The flexibility of the 2110 infrastructure is undoubted, however, as he notes: “It’s format agnostic so we know that any video or audio we acquire can easily be routed through our infrastructure. It’s resilient - with 2022-7 we can tolerate card or fibre failures with no impact on transmission. It’s also scalable so we know that we could acquire in higher resolutions and the infrastructure can cope, subject to bandwidth limitations. We also have the benefit of media gateways with IP and SDI connections that allow us to take IP flows and pass them to SDI devices or take SDI flows and pass them to IP devices. This has ensured that we can continue to use some existing SDI technical assets such as vehicles or even new devices that do not natively support 2110 seamlessly.”
“I think the BBC should be applauded for their courage in the amount of new technology they rolled out,” Martyn Humphreys, Grass Valley
The 2110 standard was not fully complete when the Central Square project began, therefore the project required close co-operation between the BBC and its suppliers. The overall architecture was done by Grass Valley, and the task of building everything fell to db Broadcast, a UK-based systems integrator.

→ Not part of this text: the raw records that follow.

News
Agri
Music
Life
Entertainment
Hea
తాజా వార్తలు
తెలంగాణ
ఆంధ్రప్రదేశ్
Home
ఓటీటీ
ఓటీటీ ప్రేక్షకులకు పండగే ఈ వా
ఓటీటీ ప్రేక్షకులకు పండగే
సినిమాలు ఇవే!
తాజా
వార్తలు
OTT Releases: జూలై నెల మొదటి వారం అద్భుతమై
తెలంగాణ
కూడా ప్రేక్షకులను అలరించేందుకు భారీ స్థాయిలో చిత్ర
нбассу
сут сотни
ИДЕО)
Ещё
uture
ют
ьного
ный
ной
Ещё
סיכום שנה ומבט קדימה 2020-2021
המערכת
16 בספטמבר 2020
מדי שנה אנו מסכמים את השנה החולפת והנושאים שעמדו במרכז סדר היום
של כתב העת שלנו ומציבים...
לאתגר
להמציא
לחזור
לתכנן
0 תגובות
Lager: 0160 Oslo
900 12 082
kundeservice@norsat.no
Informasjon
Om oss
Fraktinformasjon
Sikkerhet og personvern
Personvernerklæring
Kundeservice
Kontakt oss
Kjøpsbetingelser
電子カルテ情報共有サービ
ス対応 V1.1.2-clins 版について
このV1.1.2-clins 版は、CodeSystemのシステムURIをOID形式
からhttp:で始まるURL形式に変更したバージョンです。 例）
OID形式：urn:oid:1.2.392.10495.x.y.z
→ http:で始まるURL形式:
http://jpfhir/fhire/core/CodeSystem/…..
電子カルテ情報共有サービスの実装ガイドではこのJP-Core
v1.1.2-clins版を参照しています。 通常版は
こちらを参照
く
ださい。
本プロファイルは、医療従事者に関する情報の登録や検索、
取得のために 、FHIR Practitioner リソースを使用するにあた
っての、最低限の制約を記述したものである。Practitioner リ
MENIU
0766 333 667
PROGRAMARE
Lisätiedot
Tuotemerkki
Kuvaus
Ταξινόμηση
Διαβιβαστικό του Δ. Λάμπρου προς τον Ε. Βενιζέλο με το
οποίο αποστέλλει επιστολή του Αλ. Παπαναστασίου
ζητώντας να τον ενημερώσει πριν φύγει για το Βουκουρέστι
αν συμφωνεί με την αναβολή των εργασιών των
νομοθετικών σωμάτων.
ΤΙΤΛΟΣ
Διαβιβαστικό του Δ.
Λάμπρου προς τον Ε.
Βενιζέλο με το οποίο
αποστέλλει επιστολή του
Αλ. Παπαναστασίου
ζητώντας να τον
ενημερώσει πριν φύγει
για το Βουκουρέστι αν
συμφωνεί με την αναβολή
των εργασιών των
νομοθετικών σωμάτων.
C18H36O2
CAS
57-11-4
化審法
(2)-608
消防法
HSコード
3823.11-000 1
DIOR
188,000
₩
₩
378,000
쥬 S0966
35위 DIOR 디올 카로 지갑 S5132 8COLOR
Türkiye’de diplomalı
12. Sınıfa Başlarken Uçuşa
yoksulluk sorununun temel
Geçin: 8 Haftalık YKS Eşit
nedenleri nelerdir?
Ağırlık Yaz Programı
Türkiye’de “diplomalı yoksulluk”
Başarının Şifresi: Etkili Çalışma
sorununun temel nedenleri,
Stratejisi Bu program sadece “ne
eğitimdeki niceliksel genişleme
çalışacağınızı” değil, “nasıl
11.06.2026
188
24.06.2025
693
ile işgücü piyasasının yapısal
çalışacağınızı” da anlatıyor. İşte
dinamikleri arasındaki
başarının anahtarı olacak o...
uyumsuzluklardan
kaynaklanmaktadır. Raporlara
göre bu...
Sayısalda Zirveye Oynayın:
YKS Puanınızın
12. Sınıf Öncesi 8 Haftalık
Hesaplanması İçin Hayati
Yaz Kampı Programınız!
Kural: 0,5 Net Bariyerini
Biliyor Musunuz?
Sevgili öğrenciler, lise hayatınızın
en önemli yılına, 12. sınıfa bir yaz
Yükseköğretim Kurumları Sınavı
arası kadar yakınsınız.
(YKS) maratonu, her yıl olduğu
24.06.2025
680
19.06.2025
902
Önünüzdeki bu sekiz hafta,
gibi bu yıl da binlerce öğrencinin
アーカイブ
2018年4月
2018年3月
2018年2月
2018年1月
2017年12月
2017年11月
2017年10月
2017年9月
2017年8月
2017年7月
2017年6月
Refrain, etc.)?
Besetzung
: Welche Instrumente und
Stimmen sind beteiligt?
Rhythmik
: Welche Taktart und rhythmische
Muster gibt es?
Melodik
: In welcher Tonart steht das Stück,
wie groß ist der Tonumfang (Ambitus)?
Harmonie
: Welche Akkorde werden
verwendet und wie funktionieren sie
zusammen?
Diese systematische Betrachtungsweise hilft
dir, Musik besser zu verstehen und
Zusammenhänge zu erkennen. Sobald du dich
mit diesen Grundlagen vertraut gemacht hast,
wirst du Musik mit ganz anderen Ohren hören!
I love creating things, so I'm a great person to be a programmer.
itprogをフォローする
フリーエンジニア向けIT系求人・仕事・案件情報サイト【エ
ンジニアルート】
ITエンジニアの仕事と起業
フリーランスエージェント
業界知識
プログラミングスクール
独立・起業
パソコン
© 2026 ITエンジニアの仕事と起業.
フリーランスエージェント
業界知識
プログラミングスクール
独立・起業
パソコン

Martyn Humphreys, Director, Cloud Platform at Grass Valley, reflects on his experience with the project. “We had a team with the BBC Major Projects and BBC Wales teams connected to the Grass Valley project team and db Broadcast. So often suppliers or vendors and customers go into things as partnerships, and that isn’t always born out,” he says. “But actually, in this project, I think it really was. We’re very, very proud of how much of a partnership it was. I think the BBC was a very positive partner to work with, as we worked through the teething problems that one inevitably has with those early stages of technology.”
Mike Bryan, Technology Director at dB Broadcast, notes that the flexibility of the 2110 infrastructure is already being taken advantage of. “They’ve already been able to do some UHD projects. Even when we started the project, things like that were not 100% in scope. There was an expectation that they might want to work with those sorts of formats in the future,” he explains. “We’re able to enable that on the fabric really easily and that’s part of the joy of IP. That is the one of the big benefits to BBC Wales - they’ve got a format agnostic platform and can do things which they wouldn’t have been able to achieve easily using SDI.”
“I think the BBC should be applauded for their courage in the amount of new technology they rolled out,” says Humphreys. “And how from the ground up, they said, ‘let’s look at how this should be done for the next 10 years, not how we’ve always done a broadcast facility’. It was wonderful, because we were on the cutting edge - as the standards came out and the products came out, we were implementing them and working on stuff together, which was great, great fun. Sometimes it felt like we slipped just over towards the bleeding edge side of cutting edge, but we got there in the end, and I’m really proud of what we delivered.”
“You know, I’d be lying if I said there were never any tensions,” adds Humphreys. “There are always issues that come up, but there was trust among the team. We all knew we were all pulling together for a common goal. I think that trust lasted right through to the end. It’s really nice to look back on actually.”